== WHAT NEEDS TO BE DONE ==
Please write out only the lines from the line with "26: (462, 342, 1.57)" to the line with "[00:00.480]", inclusive, exactly as they stand below, without the pictures.

┄┄┄┄┄┄┄┄┄┄┄┄┄┄┄┄┄┄┄┄

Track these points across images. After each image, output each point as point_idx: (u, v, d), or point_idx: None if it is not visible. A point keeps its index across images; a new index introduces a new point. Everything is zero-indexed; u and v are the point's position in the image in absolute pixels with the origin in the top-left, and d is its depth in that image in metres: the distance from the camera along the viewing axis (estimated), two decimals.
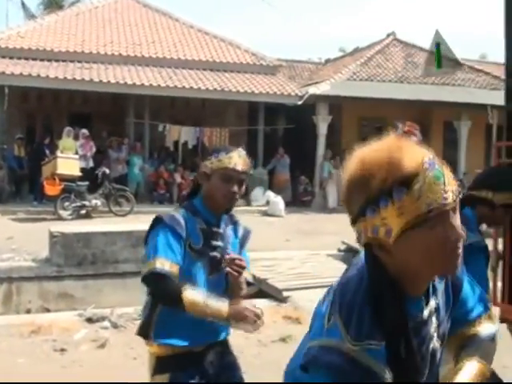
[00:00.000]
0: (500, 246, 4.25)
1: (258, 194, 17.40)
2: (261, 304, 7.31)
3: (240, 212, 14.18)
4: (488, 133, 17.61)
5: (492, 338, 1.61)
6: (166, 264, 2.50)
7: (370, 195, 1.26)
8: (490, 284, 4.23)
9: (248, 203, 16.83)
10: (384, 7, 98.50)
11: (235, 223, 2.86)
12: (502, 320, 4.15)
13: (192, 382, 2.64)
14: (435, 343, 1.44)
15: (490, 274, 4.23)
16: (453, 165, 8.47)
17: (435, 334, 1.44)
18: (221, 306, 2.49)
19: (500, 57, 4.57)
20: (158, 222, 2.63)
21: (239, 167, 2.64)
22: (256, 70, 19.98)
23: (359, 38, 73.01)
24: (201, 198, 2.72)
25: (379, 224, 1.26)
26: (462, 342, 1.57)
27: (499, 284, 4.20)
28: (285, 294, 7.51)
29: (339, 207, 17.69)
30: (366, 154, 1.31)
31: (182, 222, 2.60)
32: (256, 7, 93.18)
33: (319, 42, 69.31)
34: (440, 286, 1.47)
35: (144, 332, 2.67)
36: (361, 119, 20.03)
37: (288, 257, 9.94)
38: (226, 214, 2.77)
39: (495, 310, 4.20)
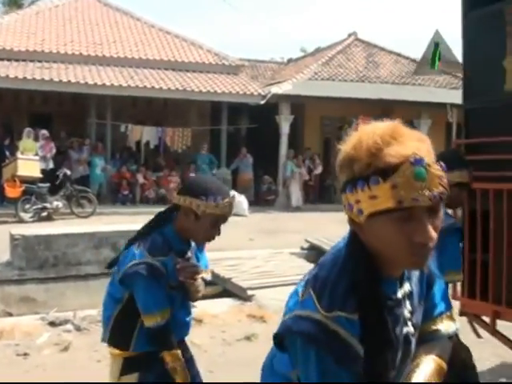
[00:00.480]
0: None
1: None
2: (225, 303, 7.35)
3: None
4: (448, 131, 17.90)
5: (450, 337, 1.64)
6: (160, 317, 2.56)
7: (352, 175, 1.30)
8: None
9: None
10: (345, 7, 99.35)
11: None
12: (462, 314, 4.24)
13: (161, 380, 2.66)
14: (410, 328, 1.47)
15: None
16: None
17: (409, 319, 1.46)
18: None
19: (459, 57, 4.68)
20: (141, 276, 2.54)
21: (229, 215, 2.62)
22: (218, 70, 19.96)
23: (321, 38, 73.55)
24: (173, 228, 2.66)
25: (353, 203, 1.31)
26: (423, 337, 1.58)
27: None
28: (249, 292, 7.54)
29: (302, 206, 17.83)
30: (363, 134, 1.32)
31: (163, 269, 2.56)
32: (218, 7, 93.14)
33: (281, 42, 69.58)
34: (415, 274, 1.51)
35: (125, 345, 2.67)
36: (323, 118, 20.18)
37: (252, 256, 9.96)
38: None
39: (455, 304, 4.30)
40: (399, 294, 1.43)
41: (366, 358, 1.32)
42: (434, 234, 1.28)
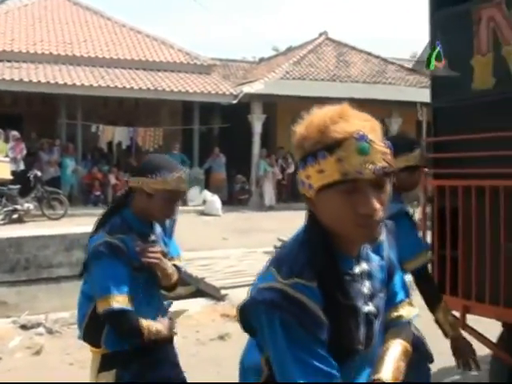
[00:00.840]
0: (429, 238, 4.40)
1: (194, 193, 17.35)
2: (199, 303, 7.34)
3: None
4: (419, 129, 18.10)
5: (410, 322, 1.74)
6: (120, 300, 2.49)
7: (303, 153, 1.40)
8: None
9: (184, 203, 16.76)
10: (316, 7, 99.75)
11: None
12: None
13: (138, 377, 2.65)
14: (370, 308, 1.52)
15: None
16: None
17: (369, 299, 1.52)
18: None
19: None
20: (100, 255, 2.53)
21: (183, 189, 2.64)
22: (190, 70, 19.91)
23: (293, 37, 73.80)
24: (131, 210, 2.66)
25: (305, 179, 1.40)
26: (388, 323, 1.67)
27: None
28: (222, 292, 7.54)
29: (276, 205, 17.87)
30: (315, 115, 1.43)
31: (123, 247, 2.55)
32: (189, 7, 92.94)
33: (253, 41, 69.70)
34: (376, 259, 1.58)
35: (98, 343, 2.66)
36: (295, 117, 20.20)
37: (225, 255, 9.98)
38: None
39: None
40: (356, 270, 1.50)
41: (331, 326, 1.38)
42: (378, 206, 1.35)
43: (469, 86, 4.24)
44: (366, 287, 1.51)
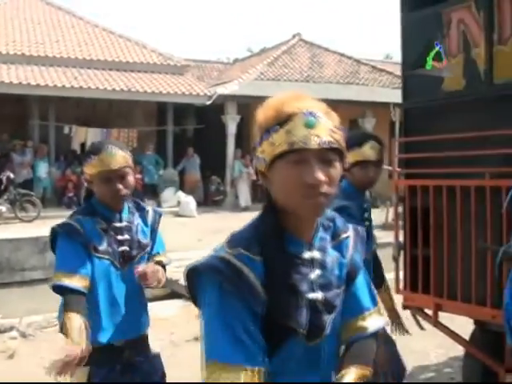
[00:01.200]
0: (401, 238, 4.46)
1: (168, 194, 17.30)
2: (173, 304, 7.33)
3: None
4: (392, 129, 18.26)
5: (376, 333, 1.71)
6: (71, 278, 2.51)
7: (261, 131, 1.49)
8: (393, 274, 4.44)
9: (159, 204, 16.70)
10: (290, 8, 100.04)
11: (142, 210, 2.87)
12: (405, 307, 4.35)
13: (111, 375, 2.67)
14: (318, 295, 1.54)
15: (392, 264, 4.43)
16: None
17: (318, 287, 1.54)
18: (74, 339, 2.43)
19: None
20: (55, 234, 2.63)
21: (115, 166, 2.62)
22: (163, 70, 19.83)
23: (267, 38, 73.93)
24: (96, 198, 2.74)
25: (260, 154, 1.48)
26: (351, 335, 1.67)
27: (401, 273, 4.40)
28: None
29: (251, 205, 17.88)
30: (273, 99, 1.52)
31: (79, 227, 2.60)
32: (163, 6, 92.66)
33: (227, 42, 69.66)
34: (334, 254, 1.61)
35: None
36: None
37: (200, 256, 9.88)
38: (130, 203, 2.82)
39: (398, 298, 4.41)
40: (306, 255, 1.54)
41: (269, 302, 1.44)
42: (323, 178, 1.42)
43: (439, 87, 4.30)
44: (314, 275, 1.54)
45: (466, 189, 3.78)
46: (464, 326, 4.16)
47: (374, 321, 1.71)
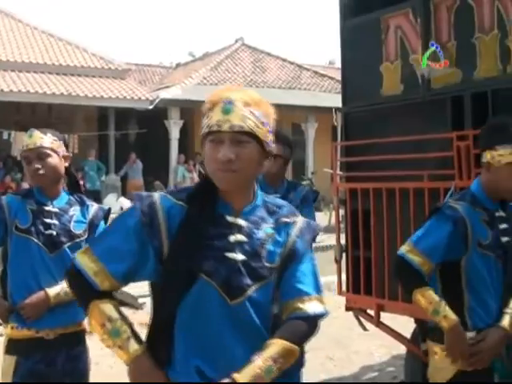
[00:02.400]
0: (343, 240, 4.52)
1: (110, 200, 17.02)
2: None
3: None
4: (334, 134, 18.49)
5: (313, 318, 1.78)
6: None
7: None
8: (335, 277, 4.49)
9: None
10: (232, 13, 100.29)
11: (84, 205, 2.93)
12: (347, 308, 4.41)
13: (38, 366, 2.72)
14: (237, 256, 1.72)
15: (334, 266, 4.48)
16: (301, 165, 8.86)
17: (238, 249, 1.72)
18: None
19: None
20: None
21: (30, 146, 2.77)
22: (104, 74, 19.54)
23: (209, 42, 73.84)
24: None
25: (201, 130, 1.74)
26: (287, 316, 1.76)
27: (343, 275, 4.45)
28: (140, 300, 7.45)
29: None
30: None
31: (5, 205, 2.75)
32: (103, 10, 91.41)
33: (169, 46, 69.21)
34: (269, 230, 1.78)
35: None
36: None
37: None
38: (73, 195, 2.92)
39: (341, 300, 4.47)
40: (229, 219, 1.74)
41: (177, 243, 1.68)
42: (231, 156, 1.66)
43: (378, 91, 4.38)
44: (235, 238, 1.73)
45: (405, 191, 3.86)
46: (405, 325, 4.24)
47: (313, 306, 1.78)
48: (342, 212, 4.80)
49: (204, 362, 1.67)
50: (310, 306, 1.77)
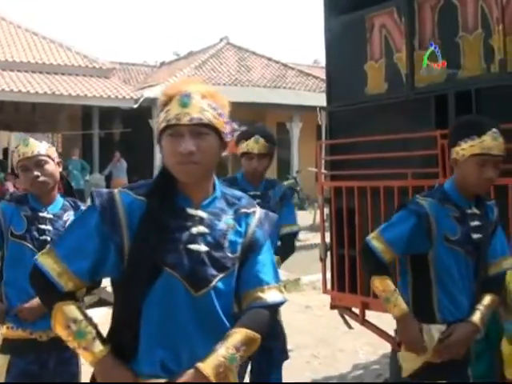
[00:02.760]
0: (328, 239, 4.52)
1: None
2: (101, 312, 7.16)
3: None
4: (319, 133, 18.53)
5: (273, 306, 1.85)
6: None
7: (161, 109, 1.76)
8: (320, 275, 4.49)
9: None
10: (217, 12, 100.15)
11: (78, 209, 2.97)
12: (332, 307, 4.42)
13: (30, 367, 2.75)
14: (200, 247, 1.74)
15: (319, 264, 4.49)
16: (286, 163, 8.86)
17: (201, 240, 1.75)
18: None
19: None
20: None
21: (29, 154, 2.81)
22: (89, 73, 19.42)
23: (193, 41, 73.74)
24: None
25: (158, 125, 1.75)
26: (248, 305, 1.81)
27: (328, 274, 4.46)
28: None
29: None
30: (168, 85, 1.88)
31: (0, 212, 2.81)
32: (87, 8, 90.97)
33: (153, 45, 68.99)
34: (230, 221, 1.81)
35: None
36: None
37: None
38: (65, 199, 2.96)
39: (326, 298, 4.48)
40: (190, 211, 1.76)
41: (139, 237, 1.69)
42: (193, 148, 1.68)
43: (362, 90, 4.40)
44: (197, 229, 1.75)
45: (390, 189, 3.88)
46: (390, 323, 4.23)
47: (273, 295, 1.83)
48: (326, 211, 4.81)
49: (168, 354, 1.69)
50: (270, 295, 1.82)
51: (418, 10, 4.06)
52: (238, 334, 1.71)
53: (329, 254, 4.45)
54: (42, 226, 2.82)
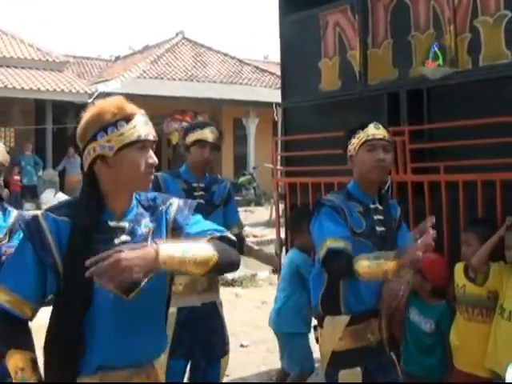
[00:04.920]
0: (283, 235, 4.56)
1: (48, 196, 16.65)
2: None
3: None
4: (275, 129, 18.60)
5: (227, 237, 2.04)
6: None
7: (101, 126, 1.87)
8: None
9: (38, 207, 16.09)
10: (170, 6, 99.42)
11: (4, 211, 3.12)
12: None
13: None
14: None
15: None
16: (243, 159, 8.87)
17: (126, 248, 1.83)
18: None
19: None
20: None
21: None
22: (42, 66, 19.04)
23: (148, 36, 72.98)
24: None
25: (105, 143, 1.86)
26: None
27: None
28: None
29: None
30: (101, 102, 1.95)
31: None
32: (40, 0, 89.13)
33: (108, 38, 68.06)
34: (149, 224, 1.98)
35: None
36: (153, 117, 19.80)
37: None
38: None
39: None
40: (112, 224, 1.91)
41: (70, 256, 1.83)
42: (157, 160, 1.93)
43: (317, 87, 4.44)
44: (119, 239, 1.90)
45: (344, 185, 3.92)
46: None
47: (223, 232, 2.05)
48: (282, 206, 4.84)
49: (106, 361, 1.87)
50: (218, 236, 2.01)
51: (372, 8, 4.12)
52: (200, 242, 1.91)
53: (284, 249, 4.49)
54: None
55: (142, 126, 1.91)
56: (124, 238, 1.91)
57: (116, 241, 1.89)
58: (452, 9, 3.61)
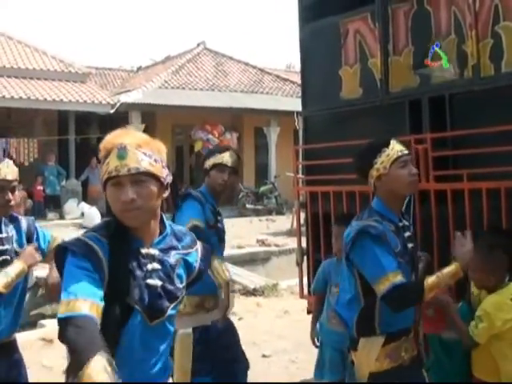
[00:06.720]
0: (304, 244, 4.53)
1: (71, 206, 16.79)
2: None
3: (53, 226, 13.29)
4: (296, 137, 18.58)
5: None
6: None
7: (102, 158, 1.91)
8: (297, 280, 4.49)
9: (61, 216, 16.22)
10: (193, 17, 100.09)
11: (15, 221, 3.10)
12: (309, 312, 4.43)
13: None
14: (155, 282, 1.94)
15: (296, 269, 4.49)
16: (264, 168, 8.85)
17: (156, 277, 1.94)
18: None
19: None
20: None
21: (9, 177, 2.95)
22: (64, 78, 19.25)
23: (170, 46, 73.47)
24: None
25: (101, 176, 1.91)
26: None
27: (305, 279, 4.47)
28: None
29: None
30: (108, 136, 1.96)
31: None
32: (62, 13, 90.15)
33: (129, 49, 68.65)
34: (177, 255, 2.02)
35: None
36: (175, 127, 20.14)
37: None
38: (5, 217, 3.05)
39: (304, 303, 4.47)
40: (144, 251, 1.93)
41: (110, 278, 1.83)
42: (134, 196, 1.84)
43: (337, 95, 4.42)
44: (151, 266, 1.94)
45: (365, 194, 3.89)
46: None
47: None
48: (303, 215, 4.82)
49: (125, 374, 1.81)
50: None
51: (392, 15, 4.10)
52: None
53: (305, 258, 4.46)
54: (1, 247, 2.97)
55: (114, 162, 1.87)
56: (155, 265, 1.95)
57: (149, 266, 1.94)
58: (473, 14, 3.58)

┄┄┄┄┄┄┄┄┄┄┄┄┄┄┄┄┄┄┄┄

== EXPECTED ANSWER ==
26: (462, 342, 1.57)
27: (499, 284, 4.20)
28: (285, 294, 7.51)
29: (339, 207, 17.69)
30: (366, 154, 1.31)
31: (182, 222, 2.60)
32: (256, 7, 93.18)
33: (319, 42, 69.31)
34: (440, 286, 1.47)
35: (144, 332, 2.67)
36: (361, 119, 20.03)
37: (288, 257, 9.94)
38: (226, 214, 2.77)
39: (495, 310, 4.20)
[00:00.480]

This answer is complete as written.